Notes on:
Huang, C., Simpson, S., Ulybina, D., & Roitman, A. (2019): News-Based Sentiment Indicators

Author(s): Huang, C., Simpson, S., Ulybina, D., & Roitman, A.

Published: DEC 2019

url: https://papers.ssrn.com/abstract=3523146

What?

Build an early warning indicator (ewi) by analysing sentiment of financial news. Sentiments keywords are determined by semantic clustering methods.

Why?

Sentiment-based early warning signal (ews) to predict banking crises is not new. However, previous approaches often involve surveys, which are costly and delayed.

How?

Data: 3 million daily news article from Financial Times.
Approx. 48 article per month for each of the 20 countries.
Dates back to 1980 where many article had to be scanned

Two main steps:

Build semantic cluster: Use word2vec to triagulate the top \(n\) most similar terms to a set of seed terms, represent a semantic concept of interest (e.g. “fear”, “hedge”).
Measure cluster frequency:
\[ Index_{ij} = \frac{no. of specific words_{ij}}{no. of words_{ij}} \times 1000 \]
for each country \(i\) in month \(j\).

To assess the reliability of ewis, they computed its (a) Precision, (b) Recall and (c) F-score.

Because crises are rare, they did not actually used the whole sample. This may impose an selection bias on their model?

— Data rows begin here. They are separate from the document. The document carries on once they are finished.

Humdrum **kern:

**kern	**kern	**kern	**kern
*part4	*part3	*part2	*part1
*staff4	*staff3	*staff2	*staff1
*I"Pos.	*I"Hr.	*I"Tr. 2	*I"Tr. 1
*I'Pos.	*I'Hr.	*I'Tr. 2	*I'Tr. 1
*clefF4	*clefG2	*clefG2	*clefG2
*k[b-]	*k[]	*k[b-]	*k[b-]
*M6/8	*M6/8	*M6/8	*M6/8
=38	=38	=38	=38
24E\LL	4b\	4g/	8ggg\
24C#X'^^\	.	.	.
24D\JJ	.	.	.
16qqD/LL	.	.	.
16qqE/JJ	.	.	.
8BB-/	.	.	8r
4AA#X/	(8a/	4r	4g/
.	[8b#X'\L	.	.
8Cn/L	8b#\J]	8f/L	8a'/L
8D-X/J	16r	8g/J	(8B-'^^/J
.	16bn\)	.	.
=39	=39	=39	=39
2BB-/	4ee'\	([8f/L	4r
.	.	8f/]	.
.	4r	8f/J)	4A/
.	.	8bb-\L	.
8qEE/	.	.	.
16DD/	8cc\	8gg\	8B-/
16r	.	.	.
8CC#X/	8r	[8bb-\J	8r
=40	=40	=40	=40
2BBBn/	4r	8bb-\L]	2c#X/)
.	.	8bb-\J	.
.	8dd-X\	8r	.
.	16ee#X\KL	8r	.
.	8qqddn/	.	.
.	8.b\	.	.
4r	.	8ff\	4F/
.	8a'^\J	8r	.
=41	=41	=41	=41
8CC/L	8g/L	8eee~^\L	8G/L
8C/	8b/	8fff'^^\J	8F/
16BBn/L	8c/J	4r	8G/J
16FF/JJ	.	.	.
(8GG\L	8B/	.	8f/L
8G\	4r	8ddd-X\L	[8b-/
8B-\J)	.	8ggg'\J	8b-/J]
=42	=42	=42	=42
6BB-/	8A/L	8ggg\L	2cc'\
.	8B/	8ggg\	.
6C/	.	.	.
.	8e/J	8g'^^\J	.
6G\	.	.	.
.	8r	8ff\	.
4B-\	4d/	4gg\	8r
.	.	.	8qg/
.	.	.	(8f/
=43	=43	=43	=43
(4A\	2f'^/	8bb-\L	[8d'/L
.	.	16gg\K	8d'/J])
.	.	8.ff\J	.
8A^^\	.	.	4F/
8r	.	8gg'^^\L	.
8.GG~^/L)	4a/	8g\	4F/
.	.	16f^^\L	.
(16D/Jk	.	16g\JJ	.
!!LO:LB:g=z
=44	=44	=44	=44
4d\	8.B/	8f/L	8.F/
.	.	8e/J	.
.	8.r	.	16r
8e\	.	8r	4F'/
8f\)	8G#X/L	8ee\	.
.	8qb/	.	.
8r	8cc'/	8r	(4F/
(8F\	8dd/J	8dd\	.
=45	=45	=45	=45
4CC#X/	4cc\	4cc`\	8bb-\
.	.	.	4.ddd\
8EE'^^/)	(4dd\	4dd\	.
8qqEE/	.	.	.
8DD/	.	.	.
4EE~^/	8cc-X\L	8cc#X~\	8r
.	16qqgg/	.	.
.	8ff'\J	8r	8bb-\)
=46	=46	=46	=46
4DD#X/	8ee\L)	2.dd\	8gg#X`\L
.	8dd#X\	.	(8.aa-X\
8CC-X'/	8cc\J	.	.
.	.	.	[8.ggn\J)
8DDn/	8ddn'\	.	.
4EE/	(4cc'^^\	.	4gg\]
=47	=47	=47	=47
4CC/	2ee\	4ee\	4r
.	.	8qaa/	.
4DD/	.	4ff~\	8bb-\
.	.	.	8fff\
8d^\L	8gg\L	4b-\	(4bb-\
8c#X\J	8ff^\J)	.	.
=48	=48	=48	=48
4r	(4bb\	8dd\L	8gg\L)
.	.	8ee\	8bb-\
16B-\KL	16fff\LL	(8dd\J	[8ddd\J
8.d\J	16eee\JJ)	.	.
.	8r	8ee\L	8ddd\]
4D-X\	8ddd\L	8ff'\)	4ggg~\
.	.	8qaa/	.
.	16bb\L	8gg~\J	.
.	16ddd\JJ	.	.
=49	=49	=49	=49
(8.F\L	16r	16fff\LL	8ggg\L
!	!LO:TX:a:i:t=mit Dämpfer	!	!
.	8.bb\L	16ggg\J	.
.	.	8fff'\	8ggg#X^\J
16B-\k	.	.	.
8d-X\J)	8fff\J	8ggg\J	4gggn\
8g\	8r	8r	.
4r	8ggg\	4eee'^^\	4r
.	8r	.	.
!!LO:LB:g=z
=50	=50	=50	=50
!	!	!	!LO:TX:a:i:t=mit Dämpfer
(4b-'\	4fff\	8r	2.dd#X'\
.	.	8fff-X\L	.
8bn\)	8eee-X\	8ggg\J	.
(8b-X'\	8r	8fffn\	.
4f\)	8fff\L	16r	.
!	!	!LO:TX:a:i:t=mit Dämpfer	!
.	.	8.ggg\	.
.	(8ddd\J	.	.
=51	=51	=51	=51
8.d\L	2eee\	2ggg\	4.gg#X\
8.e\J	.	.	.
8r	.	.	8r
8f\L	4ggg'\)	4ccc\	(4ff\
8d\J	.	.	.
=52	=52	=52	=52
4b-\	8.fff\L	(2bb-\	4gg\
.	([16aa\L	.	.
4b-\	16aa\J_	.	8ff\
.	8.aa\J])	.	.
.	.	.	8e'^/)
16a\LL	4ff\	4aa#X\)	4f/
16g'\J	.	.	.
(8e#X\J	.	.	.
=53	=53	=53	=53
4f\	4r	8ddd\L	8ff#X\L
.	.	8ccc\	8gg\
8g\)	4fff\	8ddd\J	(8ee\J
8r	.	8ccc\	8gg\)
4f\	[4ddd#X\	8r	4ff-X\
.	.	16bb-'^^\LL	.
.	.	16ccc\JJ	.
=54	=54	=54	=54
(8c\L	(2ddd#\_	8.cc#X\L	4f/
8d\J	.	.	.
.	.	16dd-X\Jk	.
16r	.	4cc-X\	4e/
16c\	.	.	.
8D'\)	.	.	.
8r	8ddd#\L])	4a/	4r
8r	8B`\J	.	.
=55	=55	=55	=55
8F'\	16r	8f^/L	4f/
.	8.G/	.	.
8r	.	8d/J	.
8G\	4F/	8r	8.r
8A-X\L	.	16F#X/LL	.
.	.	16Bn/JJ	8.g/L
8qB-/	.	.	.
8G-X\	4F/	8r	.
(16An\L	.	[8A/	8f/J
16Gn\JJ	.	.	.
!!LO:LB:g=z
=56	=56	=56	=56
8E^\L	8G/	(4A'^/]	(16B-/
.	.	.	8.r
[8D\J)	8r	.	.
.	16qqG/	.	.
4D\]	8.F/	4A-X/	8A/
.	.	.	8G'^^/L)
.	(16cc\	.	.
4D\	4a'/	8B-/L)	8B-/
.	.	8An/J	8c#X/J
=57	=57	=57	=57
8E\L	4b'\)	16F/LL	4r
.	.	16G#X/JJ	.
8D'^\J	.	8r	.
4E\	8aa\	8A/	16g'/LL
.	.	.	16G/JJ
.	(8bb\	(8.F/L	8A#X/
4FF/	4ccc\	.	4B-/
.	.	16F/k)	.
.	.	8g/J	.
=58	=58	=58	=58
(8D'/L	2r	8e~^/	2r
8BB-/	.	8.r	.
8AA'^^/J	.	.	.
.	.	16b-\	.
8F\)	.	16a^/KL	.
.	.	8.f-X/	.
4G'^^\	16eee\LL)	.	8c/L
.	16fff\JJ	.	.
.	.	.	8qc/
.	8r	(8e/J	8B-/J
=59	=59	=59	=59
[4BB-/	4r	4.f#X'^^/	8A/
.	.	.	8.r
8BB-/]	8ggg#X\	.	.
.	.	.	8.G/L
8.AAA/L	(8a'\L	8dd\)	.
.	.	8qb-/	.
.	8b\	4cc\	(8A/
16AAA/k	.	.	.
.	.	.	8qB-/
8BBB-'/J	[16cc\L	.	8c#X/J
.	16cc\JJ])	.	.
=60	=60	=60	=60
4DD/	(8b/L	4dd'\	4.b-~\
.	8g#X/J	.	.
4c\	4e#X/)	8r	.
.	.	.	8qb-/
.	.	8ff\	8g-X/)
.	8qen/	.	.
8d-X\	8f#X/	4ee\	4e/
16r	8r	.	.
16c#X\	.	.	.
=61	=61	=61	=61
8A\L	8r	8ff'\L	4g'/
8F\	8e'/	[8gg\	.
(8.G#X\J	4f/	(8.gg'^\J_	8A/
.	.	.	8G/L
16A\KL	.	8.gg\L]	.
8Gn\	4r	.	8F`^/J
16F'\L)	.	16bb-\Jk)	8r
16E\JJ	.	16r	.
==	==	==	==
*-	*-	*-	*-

When assessing and computing prediction metrics, we do not consider the full sample (1980- 2018), because we know that after 1999 there are no more crisis in the K&R sample. For example, the financial crisis in Argentina in 2001, is not taken into account to compute the evaluation metrics. However, it is important to note that most of our sentiment indicators would have successfully triggered an ews ahead of time (Appendix 3).

And?

Indices based on general sentiment (e.g. being positive or nagative) perform better than specific sentiments (e.g. fear), but not in individual countries level.
The same indicies may work better for some countries, and some indices may work better for one countries → Is this worthy of takeaway? Sound banal to me.
ews are triggered correctly for most countries.
Combining different sentiments increase performance (but beware of overfitting!!)
These indices perform better in recent crises → Interesting. What causes this? Was it data quality (sample size, digitalization)? Or there exists a structural change?

Its noteworthy that their model use a time-invariant set of words, so changes in language use are not documented.

This post is in the collection of my public reading notes.